-- Material to process --
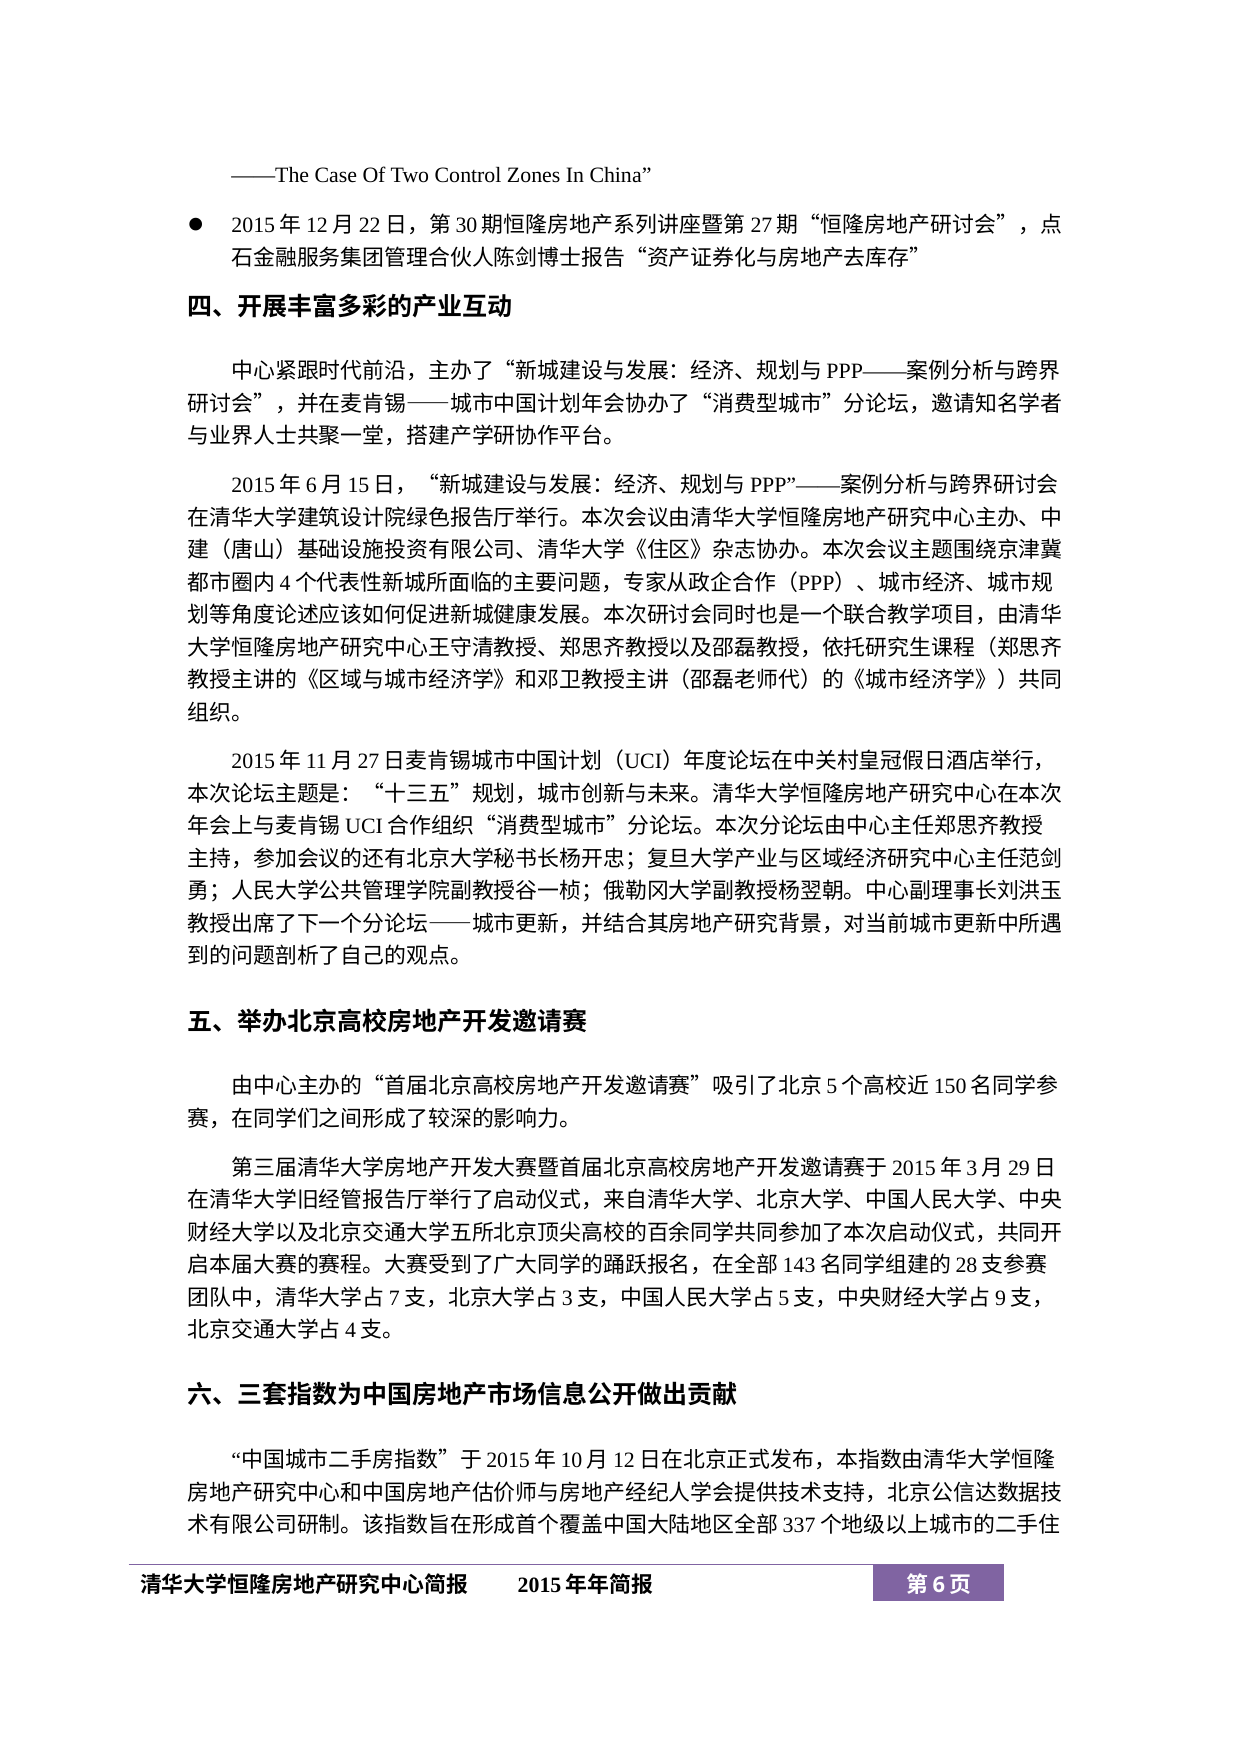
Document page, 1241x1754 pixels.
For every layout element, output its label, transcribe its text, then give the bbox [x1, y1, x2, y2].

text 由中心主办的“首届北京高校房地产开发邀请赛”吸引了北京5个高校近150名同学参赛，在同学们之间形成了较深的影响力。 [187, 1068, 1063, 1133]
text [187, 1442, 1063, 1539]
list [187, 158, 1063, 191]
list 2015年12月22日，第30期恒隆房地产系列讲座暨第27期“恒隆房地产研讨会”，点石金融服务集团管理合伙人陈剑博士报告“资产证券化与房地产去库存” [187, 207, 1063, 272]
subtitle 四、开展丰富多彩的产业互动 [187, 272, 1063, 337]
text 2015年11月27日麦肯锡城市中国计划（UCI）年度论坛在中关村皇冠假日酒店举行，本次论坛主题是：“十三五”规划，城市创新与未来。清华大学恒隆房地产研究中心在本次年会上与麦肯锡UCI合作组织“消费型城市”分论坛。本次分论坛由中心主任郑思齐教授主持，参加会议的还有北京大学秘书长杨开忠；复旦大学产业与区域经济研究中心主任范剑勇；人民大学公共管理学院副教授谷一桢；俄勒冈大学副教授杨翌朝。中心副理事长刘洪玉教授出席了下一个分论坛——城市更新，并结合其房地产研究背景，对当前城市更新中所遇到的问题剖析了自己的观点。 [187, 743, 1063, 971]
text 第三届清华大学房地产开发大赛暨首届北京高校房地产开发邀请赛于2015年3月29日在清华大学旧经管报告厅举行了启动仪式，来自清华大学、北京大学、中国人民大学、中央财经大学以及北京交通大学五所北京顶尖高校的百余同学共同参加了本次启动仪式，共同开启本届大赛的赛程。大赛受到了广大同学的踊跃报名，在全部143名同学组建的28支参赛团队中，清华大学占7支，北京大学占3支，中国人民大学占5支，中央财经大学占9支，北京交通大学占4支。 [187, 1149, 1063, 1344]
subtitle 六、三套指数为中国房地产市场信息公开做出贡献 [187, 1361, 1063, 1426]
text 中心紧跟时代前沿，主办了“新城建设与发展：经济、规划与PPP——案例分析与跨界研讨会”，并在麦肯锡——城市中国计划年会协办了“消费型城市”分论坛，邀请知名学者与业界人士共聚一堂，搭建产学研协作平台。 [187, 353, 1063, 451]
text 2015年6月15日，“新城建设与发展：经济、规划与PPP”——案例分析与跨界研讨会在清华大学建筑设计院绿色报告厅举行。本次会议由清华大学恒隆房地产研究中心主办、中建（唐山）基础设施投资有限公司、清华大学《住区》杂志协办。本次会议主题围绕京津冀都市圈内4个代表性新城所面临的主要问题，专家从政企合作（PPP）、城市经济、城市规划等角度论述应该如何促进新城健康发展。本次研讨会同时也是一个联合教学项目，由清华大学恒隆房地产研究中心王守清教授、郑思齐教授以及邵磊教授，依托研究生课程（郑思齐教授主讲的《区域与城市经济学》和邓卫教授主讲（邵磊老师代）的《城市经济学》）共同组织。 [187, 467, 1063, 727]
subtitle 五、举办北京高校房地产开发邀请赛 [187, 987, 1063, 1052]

-- Task requirements --
Copy every line from the material in which the word "list" can be found.

-- Answer to this task --
list [187, 158, 1063, 191]
list 2015年12月22日，第30期恒隆房地产系列讲座暨第27期“恒隆房地产研讨会”，点石金融服务集团管理合伙人陈剑博士报告“资产证券化与房地产去库存” [187, 207, 1063, 272]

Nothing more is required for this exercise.